Auch als schwangere Braut kannst du Schleier, Schmuck und Brautstrauß tragen.

Selbstverständlich kannst du auch Dessous tragen. Achte dabei auf einen gut sitzenden BH und stützende Strümpfe.

6. Die Organisation

Die Planung einer Hochzeit bedeutet in den meisten Fällen Stress und Druck.

Delegiere die Aufgaben daher von Anfang. Das gibt die viel Freiraum – ja, auch zum Ausruhen – und du kannst dich auch überraschen lassen.

Behalte bei allen Dienstleisterverträgen im Hinterkopf, dass du einige Dinge im Ernstfall kostenfrei stornieren können solltest, sollte die Entbindung unerwartet frühzeitig einsetzen.

Vermeide darüber hinaus mehrere Ortswechsel, die stressig sein können und zudem den Tag in die Länge ziehen. Plane ausreichend Verschnaufpausen ein.

Wähle Locations aus, die für dich gut zu Fuß zu erreichen sind. Meide viele Treppen und holprige Wege.

7. Essen & Trinken

Als Schwangere solltest du auf Alkohol und bestimmte Nahrungsmittel verzichten.

Teile deinem Caterer, Konditor und Restaurant mit, was du essen und trinken darfst.

Wenn deine Gäste Essen mitbringen, teile ihnen vorab eine Liste für die Zubereitung mit, z.B. Tiramisu mit rohem Ei und Alkohol ist tabu.

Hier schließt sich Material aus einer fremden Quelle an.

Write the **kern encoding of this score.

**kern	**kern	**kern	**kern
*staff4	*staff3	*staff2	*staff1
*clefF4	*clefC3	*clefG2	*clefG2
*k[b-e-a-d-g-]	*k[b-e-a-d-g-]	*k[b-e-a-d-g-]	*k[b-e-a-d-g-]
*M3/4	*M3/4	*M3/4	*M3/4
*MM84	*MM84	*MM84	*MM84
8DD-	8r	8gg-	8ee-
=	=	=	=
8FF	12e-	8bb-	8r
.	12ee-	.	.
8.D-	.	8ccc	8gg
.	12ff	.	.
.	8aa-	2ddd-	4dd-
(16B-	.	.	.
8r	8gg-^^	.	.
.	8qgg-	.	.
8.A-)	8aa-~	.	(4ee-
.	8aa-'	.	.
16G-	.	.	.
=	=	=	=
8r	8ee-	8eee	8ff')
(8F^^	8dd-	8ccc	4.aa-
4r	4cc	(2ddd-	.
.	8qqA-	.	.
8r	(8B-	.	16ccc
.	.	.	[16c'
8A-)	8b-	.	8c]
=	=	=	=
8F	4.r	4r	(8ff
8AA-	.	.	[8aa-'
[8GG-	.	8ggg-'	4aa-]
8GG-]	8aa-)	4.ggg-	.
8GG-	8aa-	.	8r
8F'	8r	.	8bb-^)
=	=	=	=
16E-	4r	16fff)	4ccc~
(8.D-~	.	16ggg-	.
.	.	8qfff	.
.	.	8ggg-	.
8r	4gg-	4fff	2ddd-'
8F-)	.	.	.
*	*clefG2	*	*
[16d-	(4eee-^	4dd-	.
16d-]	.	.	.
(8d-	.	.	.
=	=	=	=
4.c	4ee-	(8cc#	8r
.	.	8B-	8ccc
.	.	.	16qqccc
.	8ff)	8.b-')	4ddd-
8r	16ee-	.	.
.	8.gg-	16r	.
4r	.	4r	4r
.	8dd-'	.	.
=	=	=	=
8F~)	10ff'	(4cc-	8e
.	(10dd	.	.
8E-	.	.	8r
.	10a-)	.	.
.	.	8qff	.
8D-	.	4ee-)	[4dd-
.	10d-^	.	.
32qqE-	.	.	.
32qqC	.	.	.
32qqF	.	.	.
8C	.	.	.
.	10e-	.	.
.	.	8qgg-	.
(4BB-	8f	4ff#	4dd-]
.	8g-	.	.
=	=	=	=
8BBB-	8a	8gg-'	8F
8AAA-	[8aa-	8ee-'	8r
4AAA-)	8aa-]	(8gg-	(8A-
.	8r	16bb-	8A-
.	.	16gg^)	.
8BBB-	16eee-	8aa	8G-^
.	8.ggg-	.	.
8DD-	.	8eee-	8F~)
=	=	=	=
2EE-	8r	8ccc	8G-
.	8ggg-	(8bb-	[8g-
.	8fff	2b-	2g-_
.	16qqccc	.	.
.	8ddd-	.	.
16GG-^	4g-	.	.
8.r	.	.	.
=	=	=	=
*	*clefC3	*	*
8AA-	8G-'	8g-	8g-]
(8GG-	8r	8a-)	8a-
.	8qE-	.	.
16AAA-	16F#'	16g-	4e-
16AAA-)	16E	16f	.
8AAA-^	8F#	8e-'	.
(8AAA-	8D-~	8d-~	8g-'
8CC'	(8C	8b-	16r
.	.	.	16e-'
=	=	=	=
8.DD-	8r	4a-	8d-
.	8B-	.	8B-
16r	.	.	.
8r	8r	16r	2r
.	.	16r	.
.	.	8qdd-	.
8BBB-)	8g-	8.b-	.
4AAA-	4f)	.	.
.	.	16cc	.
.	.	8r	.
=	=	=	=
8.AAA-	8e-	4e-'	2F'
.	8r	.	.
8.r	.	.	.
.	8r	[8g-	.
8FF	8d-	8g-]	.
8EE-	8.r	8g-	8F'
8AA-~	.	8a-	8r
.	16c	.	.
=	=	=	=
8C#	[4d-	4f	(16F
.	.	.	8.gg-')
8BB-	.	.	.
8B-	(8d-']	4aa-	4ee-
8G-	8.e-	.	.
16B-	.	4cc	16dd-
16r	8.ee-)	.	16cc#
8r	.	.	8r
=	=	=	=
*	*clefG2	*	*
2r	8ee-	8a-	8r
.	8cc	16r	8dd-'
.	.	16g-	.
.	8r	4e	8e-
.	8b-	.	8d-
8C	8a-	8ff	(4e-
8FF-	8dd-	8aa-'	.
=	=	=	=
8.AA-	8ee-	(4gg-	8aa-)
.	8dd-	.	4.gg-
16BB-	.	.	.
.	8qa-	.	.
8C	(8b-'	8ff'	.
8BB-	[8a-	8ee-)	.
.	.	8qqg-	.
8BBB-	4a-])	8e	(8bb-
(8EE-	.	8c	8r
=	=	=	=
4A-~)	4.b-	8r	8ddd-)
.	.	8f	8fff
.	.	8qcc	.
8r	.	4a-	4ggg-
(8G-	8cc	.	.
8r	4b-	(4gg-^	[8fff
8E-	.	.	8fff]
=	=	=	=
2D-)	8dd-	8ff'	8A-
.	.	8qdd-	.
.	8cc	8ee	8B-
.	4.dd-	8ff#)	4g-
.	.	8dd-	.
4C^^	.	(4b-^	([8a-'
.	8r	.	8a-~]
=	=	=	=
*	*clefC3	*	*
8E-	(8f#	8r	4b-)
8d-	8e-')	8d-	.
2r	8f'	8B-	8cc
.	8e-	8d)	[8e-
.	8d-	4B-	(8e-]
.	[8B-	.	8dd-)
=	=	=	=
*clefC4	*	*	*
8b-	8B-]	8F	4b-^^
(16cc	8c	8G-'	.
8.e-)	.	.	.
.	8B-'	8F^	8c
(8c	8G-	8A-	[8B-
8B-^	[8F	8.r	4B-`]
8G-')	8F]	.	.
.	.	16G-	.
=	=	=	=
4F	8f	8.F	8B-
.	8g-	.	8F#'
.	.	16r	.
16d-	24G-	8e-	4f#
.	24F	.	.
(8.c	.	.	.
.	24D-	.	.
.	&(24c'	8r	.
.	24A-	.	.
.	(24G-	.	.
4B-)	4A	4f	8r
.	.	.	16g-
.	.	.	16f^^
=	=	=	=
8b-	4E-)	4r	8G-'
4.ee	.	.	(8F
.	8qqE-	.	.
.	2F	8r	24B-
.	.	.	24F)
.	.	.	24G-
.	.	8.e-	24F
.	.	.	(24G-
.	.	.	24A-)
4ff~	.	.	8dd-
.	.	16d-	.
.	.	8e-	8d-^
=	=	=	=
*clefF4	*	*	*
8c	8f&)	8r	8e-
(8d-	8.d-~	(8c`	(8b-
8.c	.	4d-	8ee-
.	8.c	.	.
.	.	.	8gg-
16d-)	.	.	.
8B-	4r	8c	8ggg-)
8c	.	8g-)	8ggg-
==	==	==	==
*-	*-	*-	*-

Ebenso ist rohes Fleisch und roher Fisch tabu. Beim Sektempfang musst du nicht als Einzige mit Orangensaft in der Hand dastehen. Peppe alkoholfreien Sekt mit leckerem Fruchtsirup auf. Damit begeisterst du auch andere Gäste.

Wie du deine Getränke aufpeppen kannst, haben wir dir hier zusammengestellt.

8. sonstiges Wissenswertes

Lass dir einen ruhigen Junggesellinnenabschied von deinen Freundinnen planen z.B. einen gemütlichen Filmeabend oder einen entspannenden Wellness-Tag.

Wellness-Tage eignen sich auch perfekt für die Flitterwochen. Je nach Schwangerschaftsfortschritt kannst du aber auch fliegen.

Informiere dich über Krankenhäuser an deinem Reiseziel und den Weg dorthin.

Schließe zur Not eine Reiserücktrittsversicherung ab, sollte die Geburt früher beginnen.